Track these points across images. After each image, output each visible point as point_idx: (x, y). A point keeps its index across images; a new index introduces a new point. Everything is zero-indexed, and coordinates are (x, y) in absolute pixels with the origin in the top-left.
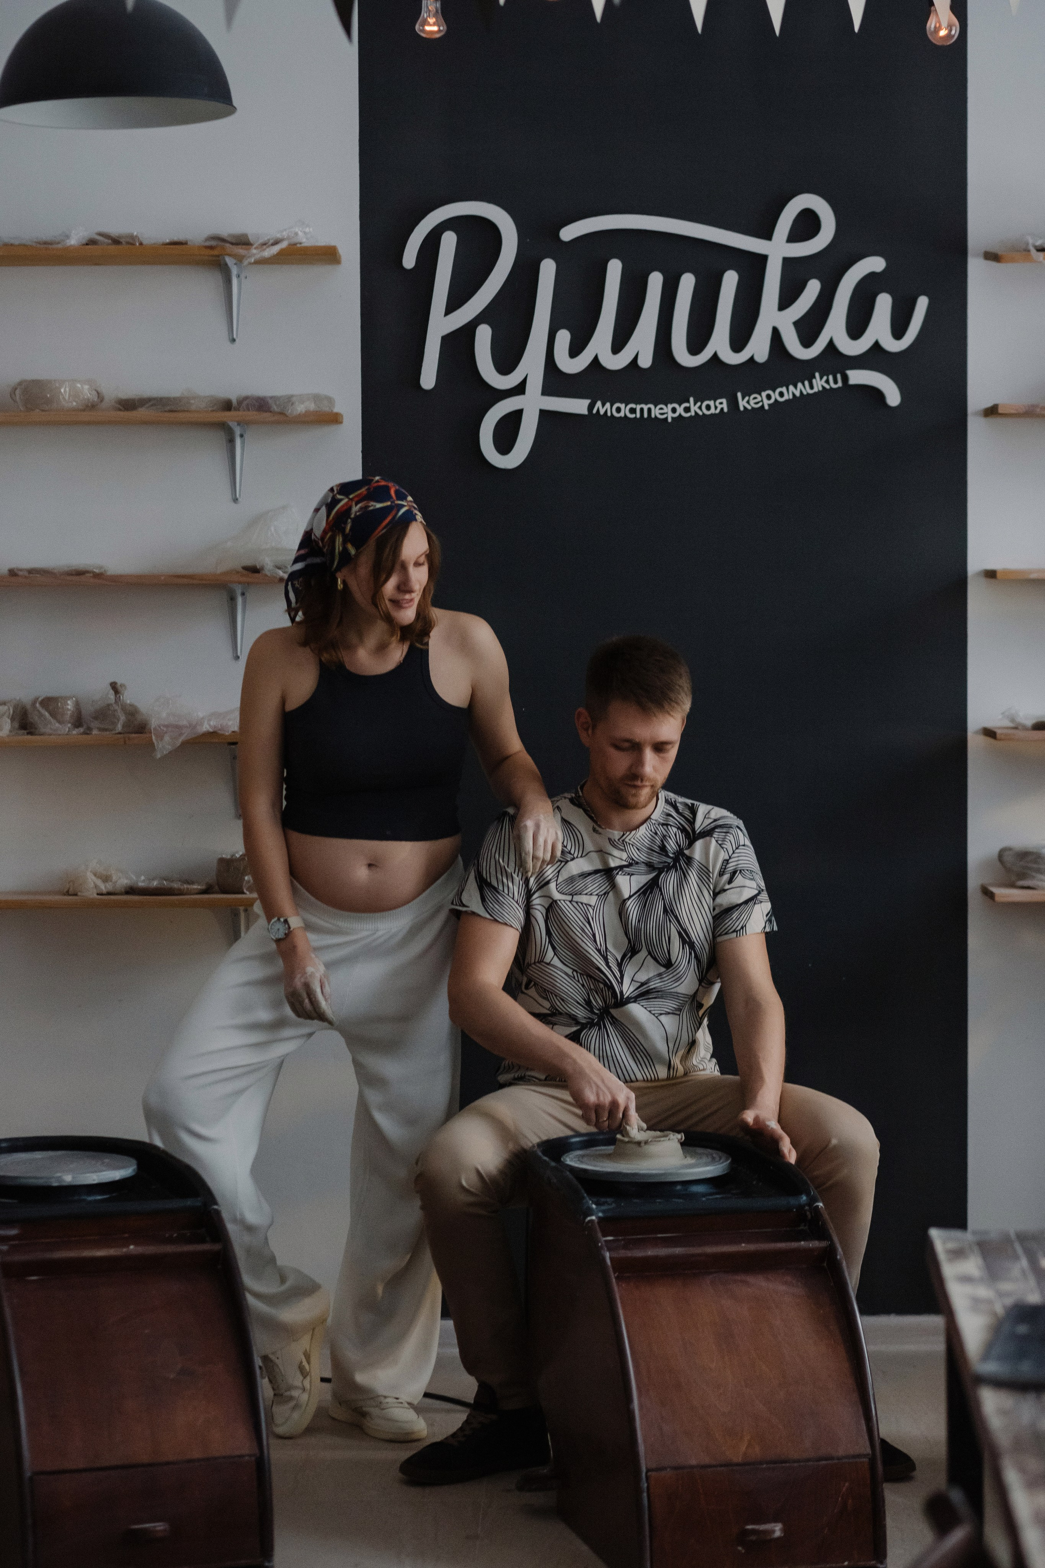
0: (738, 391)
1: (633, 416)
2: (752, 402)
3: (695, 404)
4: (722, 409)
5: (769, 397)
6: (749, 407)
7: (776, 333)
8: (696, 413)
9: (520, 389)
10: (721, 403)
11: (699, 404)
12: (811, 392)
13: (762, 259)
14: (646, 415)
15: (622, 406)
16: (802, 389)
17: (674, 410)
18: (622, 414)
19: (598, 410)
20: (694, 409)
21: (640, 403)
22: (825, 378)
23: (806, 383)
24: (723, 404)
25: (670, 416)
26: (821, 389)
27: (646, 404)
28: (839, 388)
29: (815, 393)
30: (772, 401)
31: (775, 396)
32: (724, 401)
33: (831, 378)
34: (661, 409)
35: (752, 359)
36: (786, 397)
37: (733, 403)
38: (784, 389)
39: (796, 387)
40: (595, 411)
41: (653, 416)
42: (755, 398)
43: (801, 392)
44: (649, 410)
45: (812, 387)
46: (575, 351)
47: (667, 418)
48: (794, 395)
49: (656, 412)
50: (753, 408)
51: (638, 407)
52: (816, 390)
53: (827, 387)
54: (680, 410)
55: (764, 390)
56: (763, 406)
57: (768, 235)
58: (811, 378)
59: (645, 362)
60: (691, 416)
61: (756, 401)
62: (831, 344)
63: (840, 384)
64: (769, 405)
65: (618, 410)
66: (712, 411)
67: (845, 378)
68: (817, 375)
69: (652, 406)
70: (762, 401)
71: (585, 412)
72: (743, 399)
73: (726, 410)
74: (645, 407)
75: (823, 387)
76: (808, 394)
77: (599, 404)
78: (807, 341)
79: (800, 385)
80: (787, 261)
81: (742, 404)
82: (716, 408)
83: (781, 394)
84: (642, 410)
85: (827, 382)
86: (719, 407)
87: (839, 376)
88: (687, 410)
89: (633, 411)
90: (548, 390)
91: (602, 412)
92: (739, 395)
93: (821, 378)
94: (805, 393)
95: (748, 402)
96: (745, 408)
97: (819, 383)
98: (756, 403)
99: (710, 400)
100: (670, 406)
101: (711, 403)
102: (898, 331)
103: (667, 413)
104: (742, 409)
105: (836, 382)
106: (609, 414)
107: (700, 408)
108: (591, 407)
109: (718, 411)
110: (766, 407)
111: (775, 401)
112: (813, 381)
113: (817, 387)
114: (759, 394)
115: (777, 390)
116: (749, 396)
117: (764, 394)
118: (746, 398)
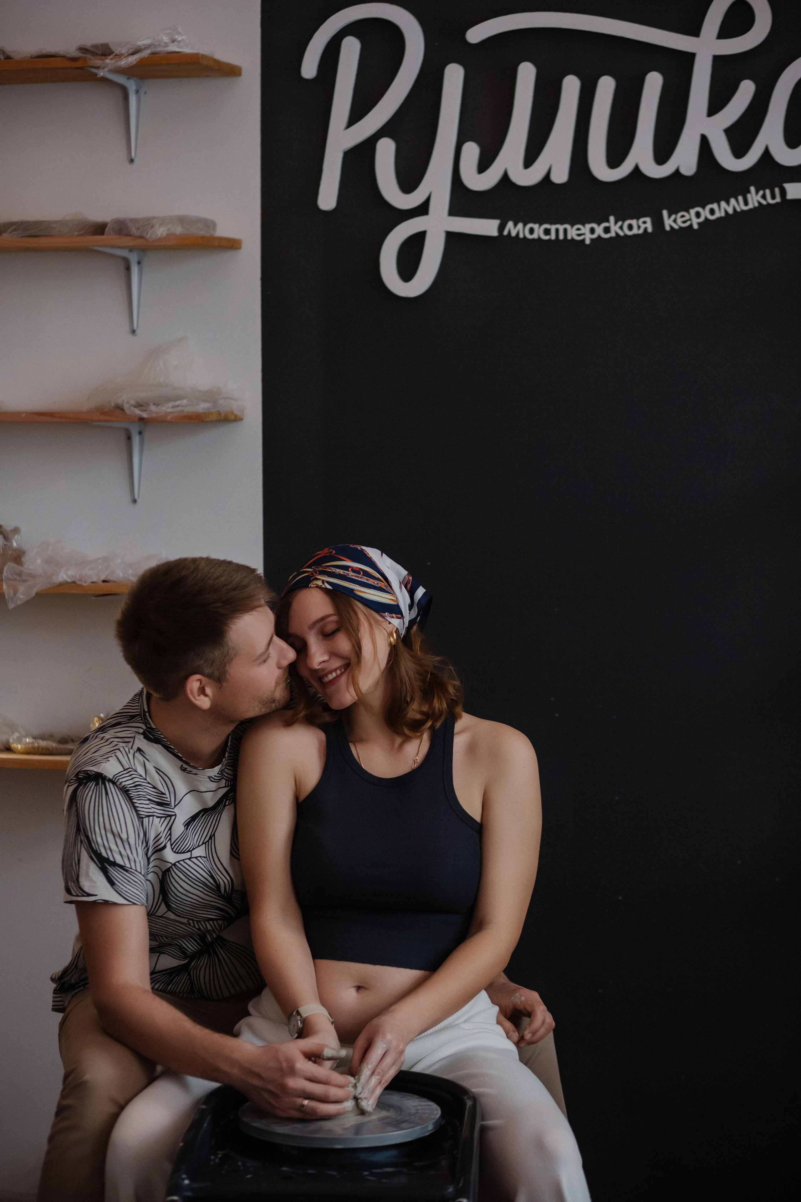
0: (664, 209)
1: (547, 238)
2: (679, 221)
3: (616, 223)
4: (646, 229)
5: (698, 215)
6: (676, 227)
7: (704, 141)
8: (617, 234)
9: (423, 209)
10: (645, 222)
11: (620, 223)
12: (745, 208)
13: (689, 58)
14: (561, 237)
15: (536, 226)
16: (735, 205)
17: (592, 231)
18: (535, 236)
19: (509, 232)
20: (615, 229)
21: (555, 223)
22: (761, 193)
23: (740, 198)
24: (646, 224)
25: (588, 238)
26: (756, 205)
27: (562, 224)
28: (777, 204)
29: (750, 210)
30: (702, 219)
31: (705, 213)
32: (648, 220)
33: (768, 192)
34: (578, 229)
35: (677, 172)
36: (717, 215)
37: (658, 222)
38: (715, 206)
39: (728, 203)
40: (506, 233)
41: (569, 237)
42: (683, 216)
43: (735, 209)
44: (565, 230)
45: (746, 203)
46: (483, 166)
47: (584, 240)
48: (726, 212)
49: (573, 233)
50: (681, 228)
51: (553, 228)
52: (751, 206)
53: (764, 202)
54: (599, 230)
55: (693, 207)
56: (691, 226)
57: (694, 30)
58: (745, 193)
59: (560, 176)
60: (611, 238)
61: (684, 219)
62: (767, 154)
63: (778, 199)
64: (699, 224)
65: (532, 231)
66: (635, 231)
67: (783, 192)
68: (752, 189)
69: (568, 226)
70: (690, 220)
71: (495, 233)
72: (669, 216)
73: (650, 230)
74: (561, 228)
75: (759, 203)
76: (742, 211)
77: (510, 224)
78: (739, 151)
79: (733, 201)
80: (717, 59)
81: (669, 222)
82: (639, 227)
83: (712, 212)
84: (557, 231)
85: (764, 197)
86: (643, 226)
87: (777, 190)
88: (607, 230)
89: (547, 232)
90: (455, 210)
91: (514, 234)
92: (665, 213)
93: (757, 192)
94: (738, 210)
95: (676, 221)
96: (671, 227)
97: (755, 198)
98: (684, 222)
99: (632, 218)
100: (588, 226)
101: (634, 222)
103: (583, 234)
104: (668, 228)
105: (773, 197)
106: (521, 236)
107: (621, 228)
108: (501, 228)
109: (641, 231)
110: (696, 227)
111: (706, 219)
112: (749, 196)
113: (753, 203)
114: (688, 212)
115: (709, 207)
116: (676, 213)
117: (693, 212)
118: (673, 217)
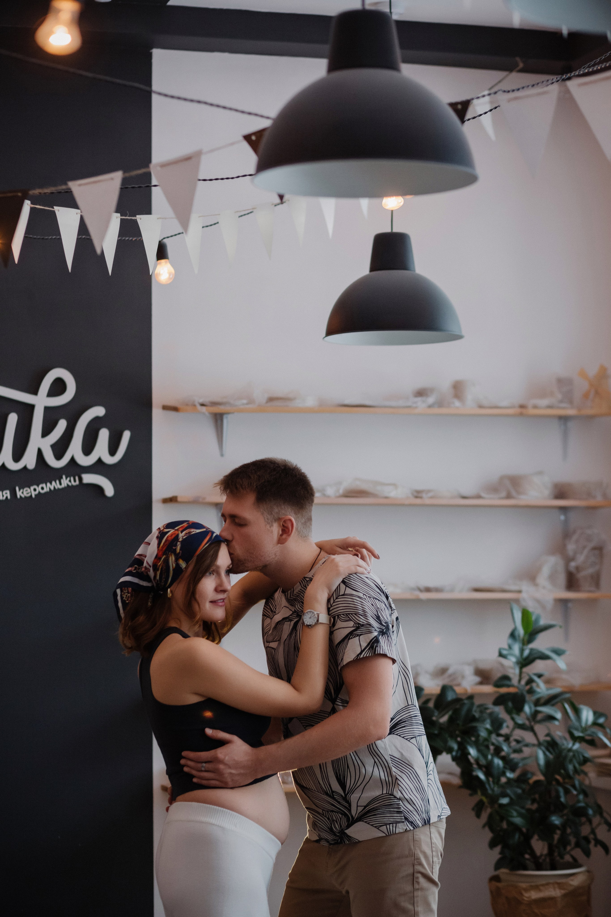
0: (17, 486)
2: (25, 493)
4: (7, 497)
5: (35, 490)
6: (23, 496)
7: (40, 452)
10: (6, 493)
12: (60, 487)
13: (32, 407)
16: (55, 485)
22: (68, 479)
23: (58, 482)
26: (66, 485)
28: (77, 486)
29: (63, 488)
30: (37, 492)
31: (39, 489)
32: (8, 492)
33: (72, 479)
35: (25, 468)
36: (46, 490)
37: (14, 493)
38: (44, 485)
39: (51, 483)
42: (26, 490)
43: (54, 488)
45: (60, 484)
48: (50, 489)
50: (26, 496)
52: (63, 486)
53: (70, 484)
56: (31, 496)
57: (35, 392)
58: (60, 478)
61: (27, 492)
62: (73, 460)
63: (77, 482)
64: (35, 495)
66: (1, 498)
67: (81, 479)
68: (64, 477)
70: (31, 492)
72: (20, 490)
73: (9, 497)
75: (68, 485)
76: (58, 489)
78: (59, 456)
79: (53, 483)
80: (47, 409)
81: (19, 494)
82: (3, 496)
83: (42, 488)
85: (70, 481)
86: (5, 495)
87: (77, 478)
92: (17, 488)
93: (66, 478)
94: (56, 488)
95: (23, 493)
96: (21, 497)
97: (65, 482)
98: (28, 493)
101: (1, 493)
102: (113, 451)
104: (18, 497)
105: (75, 481)
109: (4, 498)
110: (33, 496)
111: (39, 492)
112: (62, 481)
113: (64, 484)
114: (30, 488)
115: (40, 486)
116: (23, 489)
117: (32, 488)
118: (21, 490)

=======

TASK GOAL: From the material above, copy exactly the lines between the line holding "47: (667, 418)" and the line holding "117: (764, 394)", inclusive, and only those.

RESPONSE:
47: (667, 418)
48: (794, 395)
49: (656, 412)
50: (753, 408)
51: (638, 407)
52: (816, 390)
53: (827, 387)
54: (680, 410)
55: (764, 390)
56: (763, 406)
57: (768, 235)
58: (811, 378)
59: (645, 362)
60: (691, 416)
61: (756, 401)
62: (831, 344)
63: (840, 384)
64: (769, 405)
65: (618, 410)
66: (712, 411)
67: (845, 378)
68: (817, 375)
69: (652, 406)
70: (762, 401)
71: (585, 412)
72: (743, 399)
73: (726, 410)
74: (645, 407)
75: (823, 387)
76: (808, 394)
77: (599, 404)
78: (807, 341)
79: (800, 385)
80: (787, 261)
81: (742, 404)
82: (716, 408)
83: (781, 394)
84: (642, 410)
85: (827, 382)
86: (719, 407)
87: (839, 376)
88: (687, 410)
89: (633, 411)
90: (548, 390)
91: (602, 412)
92: (739, 395)
93: (821, 378)
94: (805, 393)
95: (748, 402)
96: (745, 408)
97: (819, 383)
98: (756, 403)
99: (710, 400)
100: (670, 406)
101: (711, 403)
102: (898, 331)
103: (667, 413)
104: (742, 409)
105: (836, 382)
106: (609, 414)
107: (700, 408)
108: (591, 407)
109: (718, 411)
110: (766, 407)
111: (775, 401)
112: (813, 381)
113: (817, 387)
114: (759, 394)
115: (777, 390)
116: (749, 396)
117: (764, 394)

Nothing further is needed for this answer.